* Start Source text *
Обсуждение: Re: pg_background (and more parallelism infrastructure patches)

Поиск
Список
Период
Сортировка

Re: pg_background (and more parallelism infrastructure patches)

От
Alvaro Herrera
Дата:
On Fri, Jul 25, 2014 at 02:11:32PM -0400, Robert Haas wrote:

> +    pq_mq_busy = true;
> +
> +    iov[0].data = &msgtype;
> +    iov[0].len = 1;
> +    iov[1].data = s;
> +    iov[1].len = len;
> +
> +    Assert(pq_mq_handle != NULL);
> +    result = shm_mq_sendv(pq_mq_handle, iov, 2, false);
> +
> +    pq_mq_busy = false;

Don't you need a PG_TRY block here to reset pq_mq_busy?

-- 
Álvaro Herrera                http://www.2ndQuadrant.com/
PostgreSQL Development, 24x7 Support, Training & Services



Re: pg_background (and more parallelism infrastructure patches)

От
Robert Haas
Дата:
On Fri, Jul 25, 2014 at 4:16 PM, Alvaro Herrera
<alvherre@2ndquadrant.com> wrote:
> On Fri, Jul 25, 2014 at 02:11:32PM -0400, Robert Haas wrote:
>> +     pq_mq_busy = true;
>> +
>> +     iov[0].data = &msgtype;
>> +     iov[0].len = 1;
>> +     iov[1].data = s;
>> +     iov[1].len = len;
>> +
>> +     Assert(pq_mq_handle != NULL);
>> +     result = shm_mq_sendv(pq_mq_handle, iov, 2, false);
>> +
>> +     pq_mq_busy = false;
>
> Don't you need a PG_TRY block here to reset pq_mq_busy?

No.  If shm_mq_sendv is interrupted, we can't use the shm_mq any more.
But since that should only happen if an interrupt arrives while the
queue is full, I think that's OK.  (Think about the alternatives: if
the queue is full, we have no way of notifying the launching process
without waiting for it to retrieve the results, but it might not do
that right away, and if we've been killed we need to die *now* not
later.)

-- 
Robert Haas
EnterpriseDB: http://www.enterprisedb.com
The Enterprise PostgreSQL Company



Re: pg_background (and more parallelism infrastructure patches)
* End Source text *
- **Stated goal a**:
In the code quoted in the first message of the forum thread, list every assignment statement.
* Start Raw data *
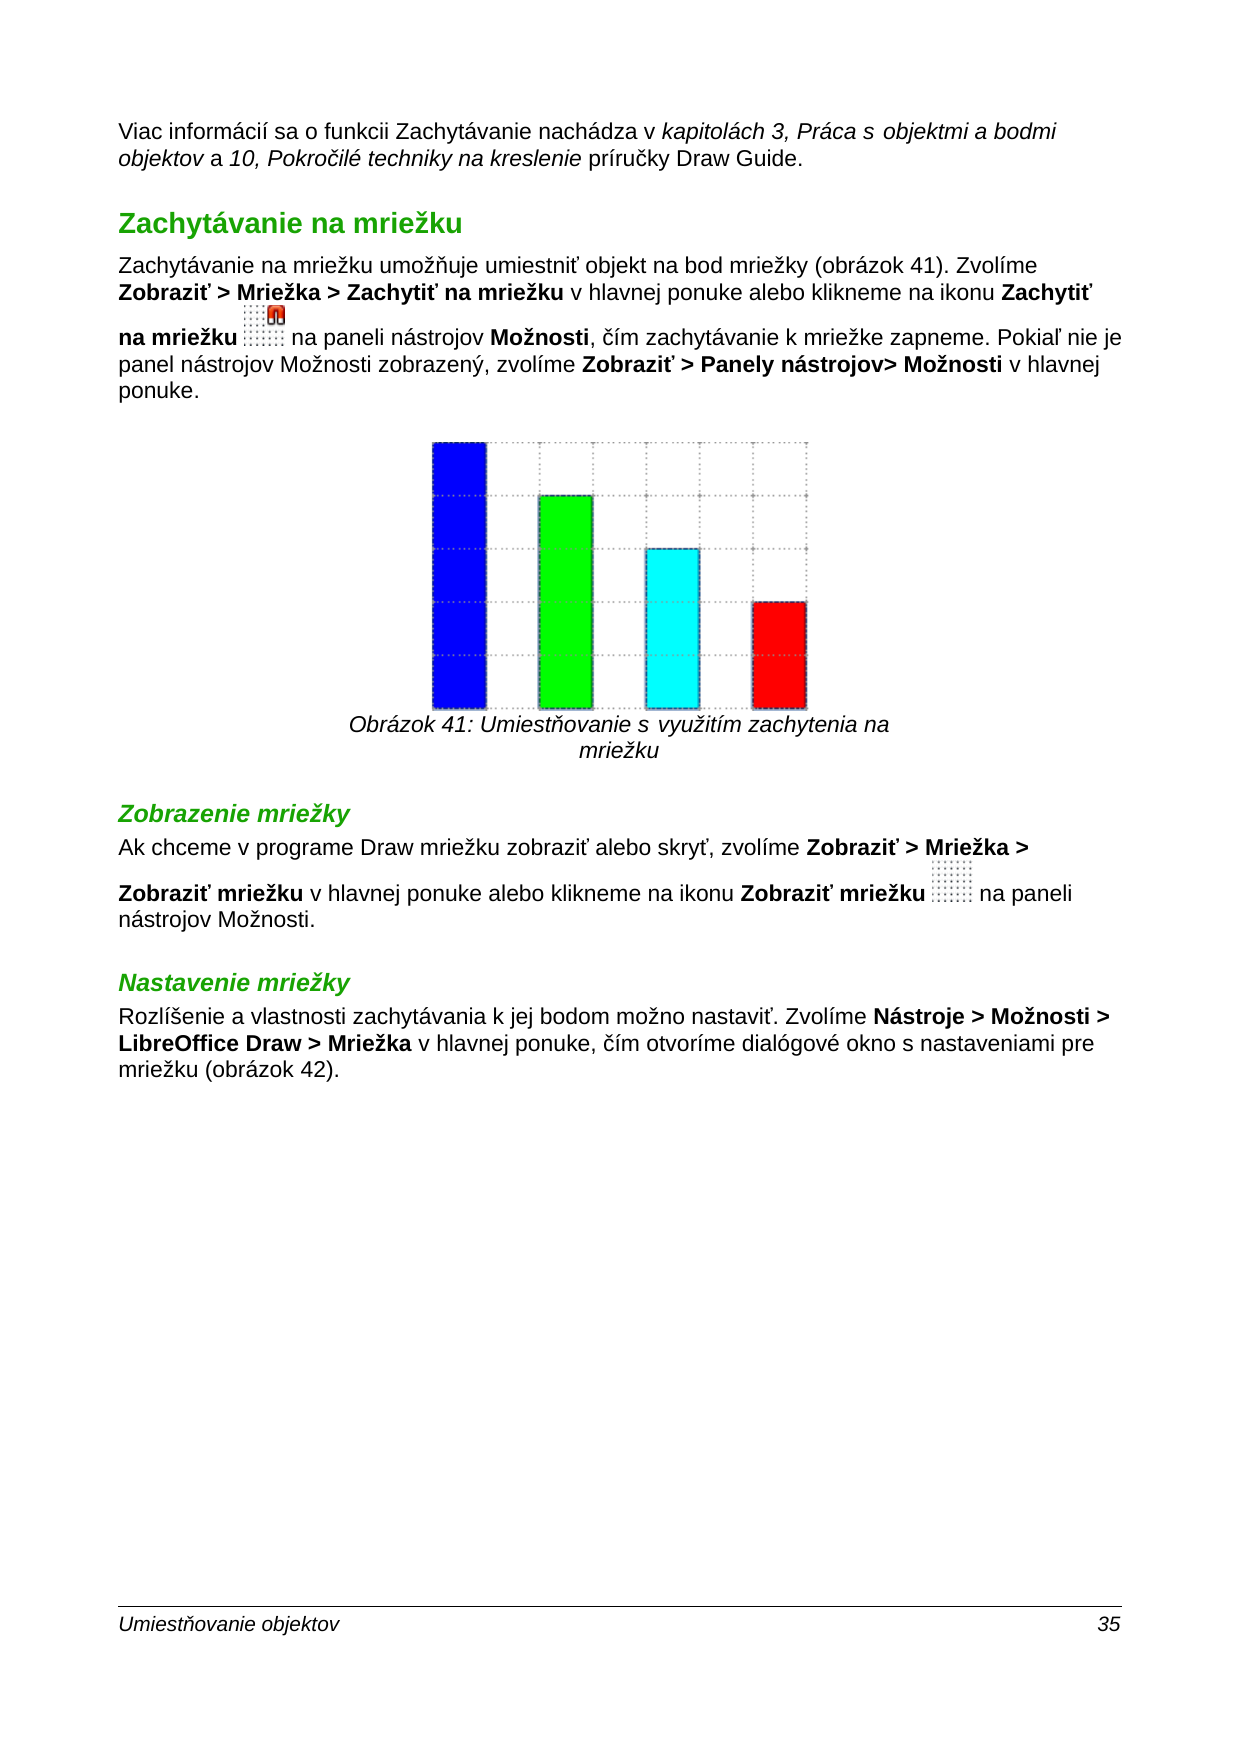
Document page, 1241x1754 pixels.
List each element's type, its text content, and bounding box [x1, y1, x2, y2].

text Ak chceme v programe Draw mriežku zobraziť alebo skryť, zvolíme Zobraziť > Mriežka > Zobraziť mriežku v hlavnej ponuke alebo klikneme na ikonu Zobraziť mriežku na paneli nástrojov Možnosti. [118, 834, 1122, 933]
text Obrázok 41: Umiestňovanie s využitím zachytenia na mriežku [341, 449, 899, 764]
subtitle Zobrazenie mriežky [118, 799, 1122, 828]
subtitle Nastavenie mriežky [118, 968, 1122, 997]
text Viac informácií sa o funkcii Zachytávanie nachádza v kapitolách 3, Práca s objektmi a bodmi objektov a 10, Pokročilé techniky na kreslenie príručky Draw Guide. [118, 118, 1122, 171]
text Rozlíšenie a vlastnosti zachytávania k jej bodom možno nastaviť. Zvolíme Nástroje > Možnosti > LibreOffice Draw > Mriežka v hlavnej ponuke, čím otvoríme dialógové okno s nastaveniami pre mriežku (obrázok 42). [118, 1003, 1122, 1082]
picture [932, 860, 973, 902]
text Zachytávanie na mriežku umožňuje umiestniť objekt na bod mriežky (obrázok 41). Zvolíme Zobraziť > Mriežka > Zachytiť na mriežku v hlavnej ponuke alebo klikneme na ikonu Zachytiť na mriežku na paneli nástrojov Možnosti, čím zachytávanie k mriežke zapneme. Pokiaľ nie je panel nástrojov Možnosti zobrazený, zvolíme Zobraziť > Panely nástrojov> Možnosti v hlavnej ponuke. [118, 252, 1122, 403]
picture [431, 442, 809, 711]
picture [244, 305, 285, 346]
subtitle Zachytávanie na mriežku [118, 206, 1122, 240]
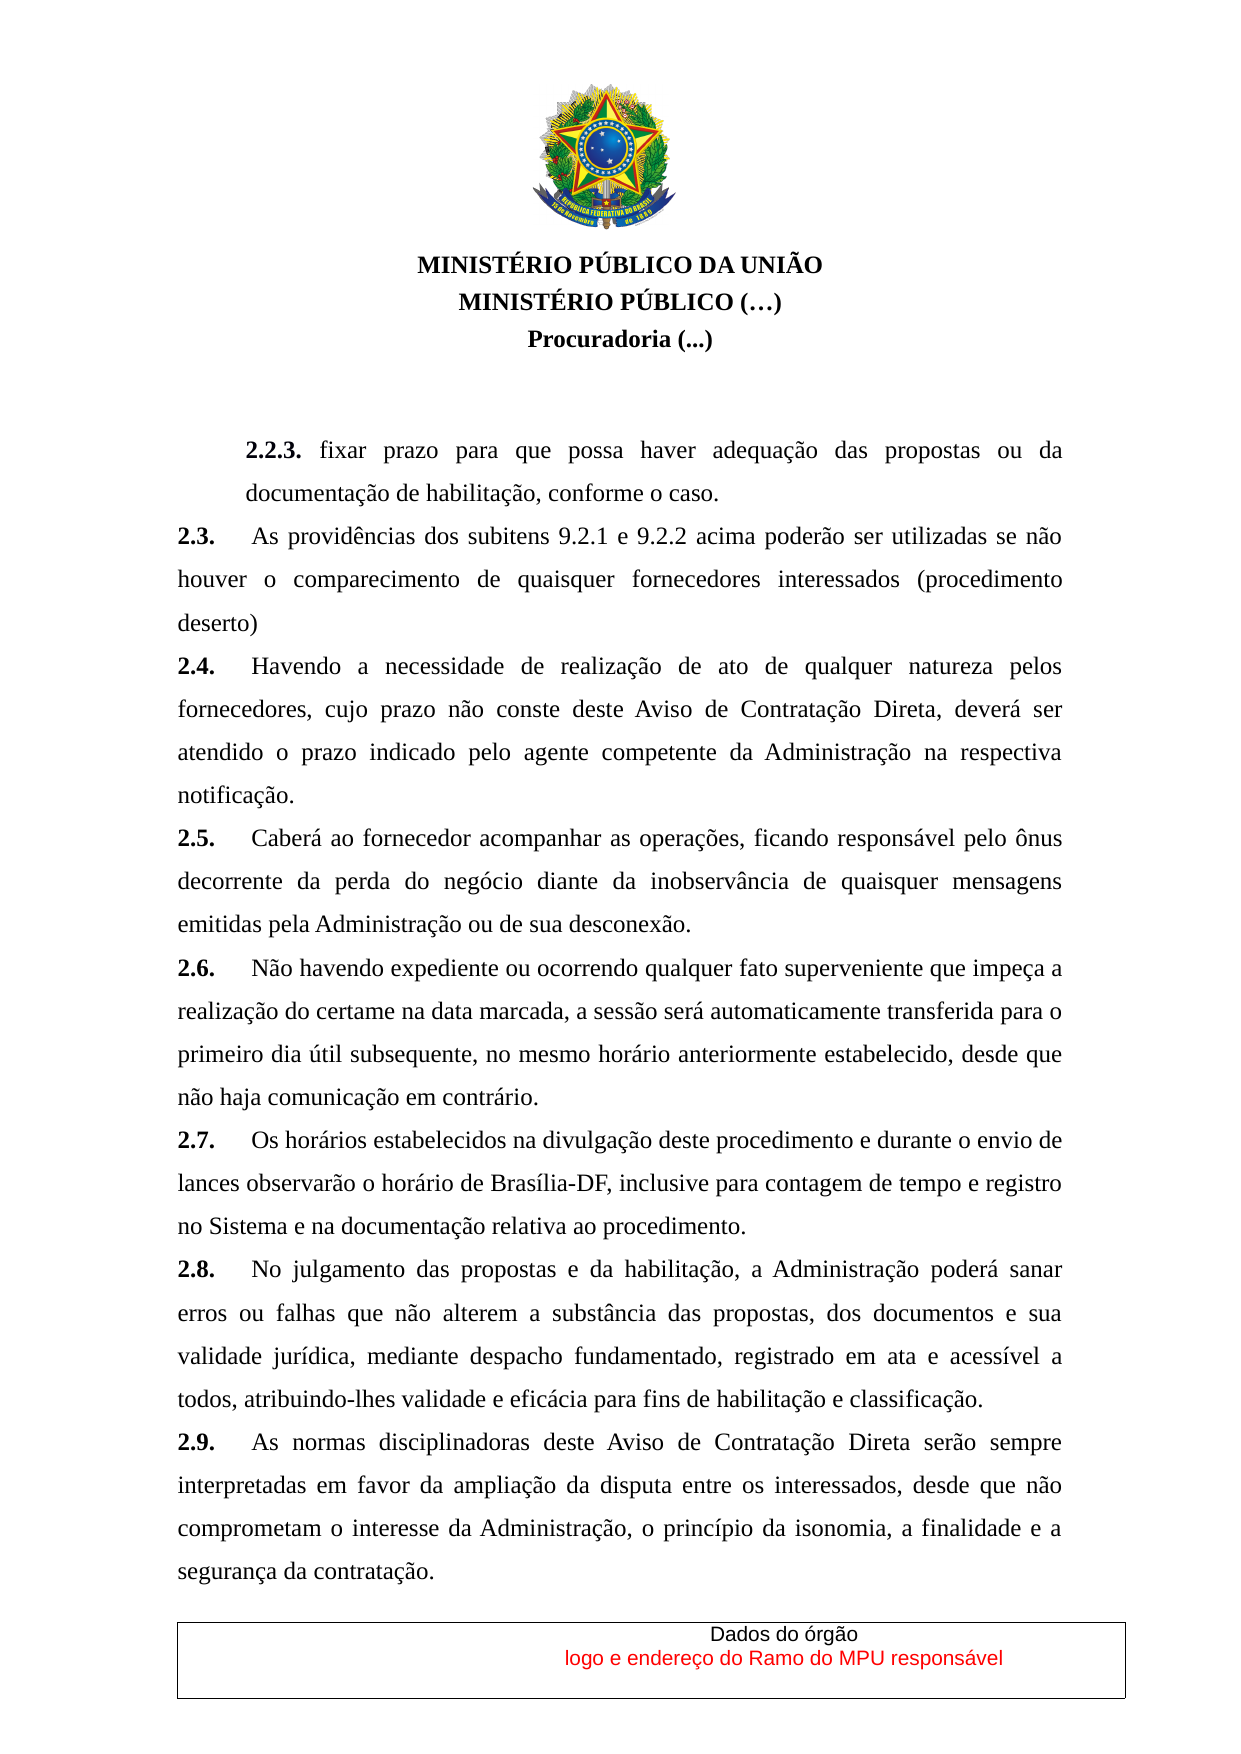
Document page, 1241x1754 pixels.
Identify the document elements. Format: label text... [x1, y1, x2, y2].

list No julgamento das propostas e da habilitação, a Administração poderá sanar erros ou falhas que não alterem a substância das propostas, dos documentos e sua validade jurídica, mediante despacho fundamentado, registrado em ata e acessível a todos, atribuindo-lhes validade e eficácia para fins de habilitação e classificação. [177, 1254, 1063, 1413]
list As providências dos subitens 9.2.1 e 9.2.2 acima poderão ser utilizadas se não houver o comparecimento de quaisquer fornecedores interessados (procedimento deserto) [177, 521, 1063, 636]
list Havendo a necessidade de realização de ato de qualquer natureza pelos fornecedores, cujo prazo não conste deste Aviso de Contratação Direta, deverá ser atendido o prazo indicado pelo agente competente da Administração na respectiva notificação. [177, 651, 1063, 809]
list Não havendo expediente ou ocorrendo qualquer fato superveniente que impeça a realização do certame na data marcada, a sessão será automaticamente transferida para o primeiro dia útil subsequente, no mesmo horário anteriormente estabelecido, desde que não haja comunicação em contrário. [177, 953, 1063, 1111]
list Os horários estabelecidos na divulgação deste procedimento e durante o envio de lances observarão o horário de Brasília-DF, inclusive para contagem de tempo e registro no Sistema e na documentação relativa ao procedimento. [177, 1125, 1063, 1240]
picture [532, 84, 681, 232]
list Caberá ao fornecedor acompanhar as operações, ficando responsável pelo ônus decorrente da perda do negócio diante da inobservância de quaisquer mensagens emitidas pela Administração ou de sua desconexão. [177, 823, 1063, 938]
list fixar prazo para que possa haver adequação das propostas ou da documentação de habilitação, conforme o caso. [245, 435, 1063, 507]
list As normas disciplinadoras deste Aviso de Contratação Direta serão sempre interpretadas em favor da ampliação da disputa entre os interessados, desde que não comprometam o interesse da Administração, o princípio da isonomia, a finalidade e a segurança da contratação. [177, 1427, 1063, 1585]
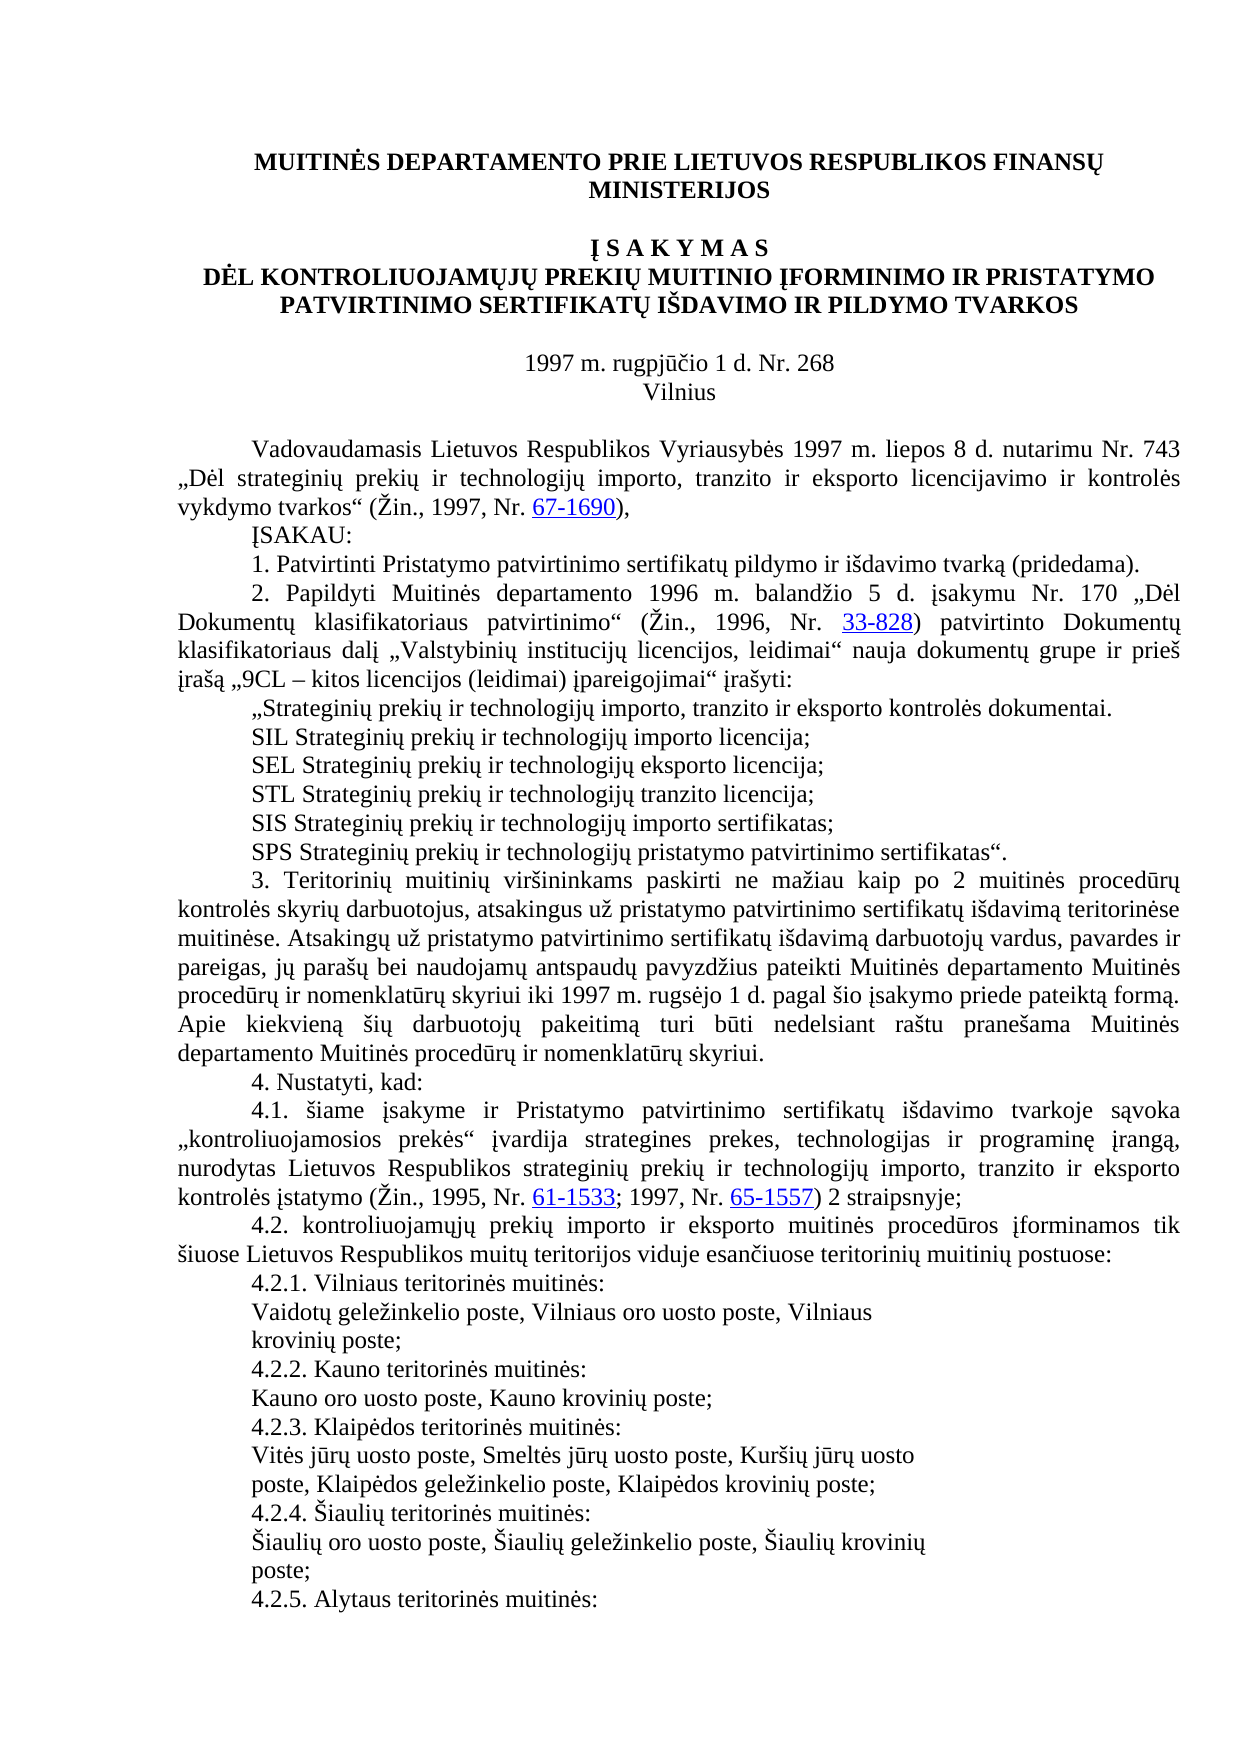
* End Raw data *
- **Stated goal b**:
Rewrite everything in the records from their start down to the line containing "List each element's" as a Markdown table with columns Row and Line, skipping blank lines and leaving the pictures out.

- **Expected output a**:
- pq_mq_busy = true;
- iov[0].data = &msgtype;
- iov[0].len = 1;
- iov[1].data = s;
- iov[1].len = len;
- result = shm_mq_sendv(pq_mq_handle, iov, 2, false);
- pq_mq_busy = false;

- **Expected output b**:
| Row | Line |
|---|---|
| 1 | Document page, 1241x1754 pixels. |
| 2 | List each element's type, its text content, and bounding box [x1, y1, x2, y2]. |